‘Men really DO have bigger brains’... ‘Is the human brain hardwired for adultery?’... ‘Does brain structure determine your political views?’... ‘How watching online porn can alter our grey matter’... ‘How I discovered I have the brain of a psychopath.’
Newspaper headlines provide lurid evidence of how the brain has entered the popular domain: how it has become common currency for explaining our choices, foibles and innate capacity for good and bad.
This strange wrinkled organ has also spawned an incredible variety of vivid imagery – from CT, MRI and PET scans to angiographies and computer simulations.
In the spirit of this general fascination, my 30-odd ‘mental portraits’ exploit brain imaging as a springboard for the imagination. Despite some initial guidance from a radiologist at Whipp’s Cross Hospital, London, the emphasis in these works is emphatically human as opposed to clinical.

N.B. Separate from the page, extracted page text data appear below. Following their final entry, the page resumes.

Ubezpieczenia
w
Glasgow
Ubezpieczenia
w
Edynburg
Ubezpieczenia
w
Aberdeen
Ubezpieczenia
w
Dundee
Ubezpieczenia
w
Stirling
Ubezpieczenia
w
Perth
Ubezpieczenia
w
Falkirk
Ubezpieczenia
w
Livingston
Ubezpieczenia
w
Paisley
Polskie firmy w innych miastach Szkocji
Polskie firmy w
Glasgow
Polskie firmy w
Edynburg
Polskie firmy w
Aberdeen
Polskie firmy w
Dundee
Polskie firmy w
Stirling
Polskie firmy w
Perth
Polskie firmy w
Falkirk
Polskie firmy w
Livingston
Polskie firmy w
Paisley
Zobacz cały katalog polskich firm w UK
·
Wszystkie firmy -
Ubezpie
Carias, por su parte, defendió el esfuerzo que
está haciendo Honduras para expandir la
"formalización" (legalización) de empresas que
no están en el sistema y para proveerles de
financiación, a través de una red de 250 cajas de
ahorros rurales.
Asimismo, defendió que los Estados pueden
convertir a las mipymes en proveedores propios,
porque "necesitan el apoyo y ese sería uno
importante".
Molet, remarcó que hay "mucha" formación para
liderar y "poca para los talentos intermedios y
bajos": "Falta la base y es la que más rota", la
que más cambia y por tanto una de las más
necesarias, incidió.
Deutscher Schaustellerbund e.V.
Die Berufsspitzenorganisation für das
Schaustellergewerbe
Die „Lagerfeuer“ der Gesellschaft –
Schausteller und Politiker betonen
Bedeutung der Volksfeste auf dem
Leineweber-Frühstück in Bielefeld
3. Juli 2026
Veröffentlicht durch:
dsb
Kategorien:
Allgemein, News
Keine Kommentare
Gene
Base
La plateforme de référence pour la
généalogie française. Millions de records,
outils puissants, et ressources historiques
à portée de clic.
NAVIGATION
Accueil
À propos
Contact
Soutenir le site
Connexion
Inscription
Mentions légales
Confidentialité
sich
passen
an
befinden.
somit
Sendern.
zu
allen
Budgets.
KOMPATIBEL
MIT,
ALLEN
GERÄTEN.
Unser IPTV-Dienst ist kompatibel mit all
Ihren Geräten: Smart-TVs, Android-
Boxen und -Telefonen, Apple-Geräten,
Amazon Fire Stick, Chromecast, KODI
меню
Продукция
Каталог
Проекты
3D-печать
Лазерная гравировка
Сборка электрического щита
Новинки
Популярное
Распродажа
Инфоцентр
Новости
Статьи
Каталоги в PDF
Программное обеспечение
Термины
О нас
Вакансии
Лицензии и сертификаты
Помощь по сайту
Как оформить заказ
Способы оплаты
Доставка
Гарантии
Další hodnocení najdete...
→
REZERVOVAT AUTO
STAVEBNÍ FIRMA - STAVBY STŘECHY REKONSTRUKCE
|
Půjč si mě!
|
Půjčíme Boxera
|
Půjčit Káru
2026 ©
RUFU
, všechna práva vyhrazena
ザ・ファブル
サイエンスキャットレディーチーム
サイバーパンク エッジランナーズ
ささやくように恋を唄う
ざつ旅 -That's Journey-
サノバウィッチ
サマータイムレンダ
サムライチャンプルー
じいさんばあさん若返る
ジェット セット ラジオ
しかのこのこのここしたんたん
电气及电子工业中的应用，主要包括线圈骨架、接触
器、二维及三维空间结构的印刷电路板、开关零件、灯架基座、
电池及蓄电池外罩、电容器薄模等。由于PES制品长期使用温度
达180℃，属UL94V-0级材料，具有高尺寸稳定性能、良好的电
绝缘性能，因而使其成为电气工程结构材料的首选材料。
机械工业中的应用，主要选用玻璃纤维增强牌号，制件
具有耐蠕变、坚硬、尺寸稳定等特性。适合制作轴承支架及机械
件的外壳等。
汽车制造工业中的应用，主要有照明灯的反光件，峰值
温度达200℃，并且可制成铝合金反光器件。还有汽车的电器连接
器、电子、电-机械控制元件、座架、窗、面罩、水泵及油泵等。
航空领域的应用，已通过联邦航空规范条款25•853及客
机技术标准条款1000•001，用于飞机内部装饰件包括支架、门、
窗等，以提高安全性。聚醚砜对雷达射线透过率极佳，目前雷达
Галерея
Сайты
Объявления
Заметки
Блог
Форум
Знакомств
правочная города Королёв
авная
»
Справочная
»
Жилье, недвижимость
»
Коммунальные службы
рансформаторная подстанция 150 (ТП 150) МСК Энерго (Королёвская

As the title, All in the mind suggests, each work is open to interpretation. Each viewer will already have formed their own distinct neural pathways and associations with these cerebral images. Different reactions to Dichotomania for example have included: “I love this, it’s like one of those crazy days on acid” as well as “Ugh, I find this image disturbing. I can’t bear to look at it.”
These works will go on show at the BRITISH NEUROSCIENCE FESTIVAL 2017 at the ICC, Birmingham.
The paintings – acrylic and mixed media on board, mounted on wood - work as individuals, pairs or small or large groups alike. Each work measures 84.1 x59.4 cm, and is accompanied by an explanatory note.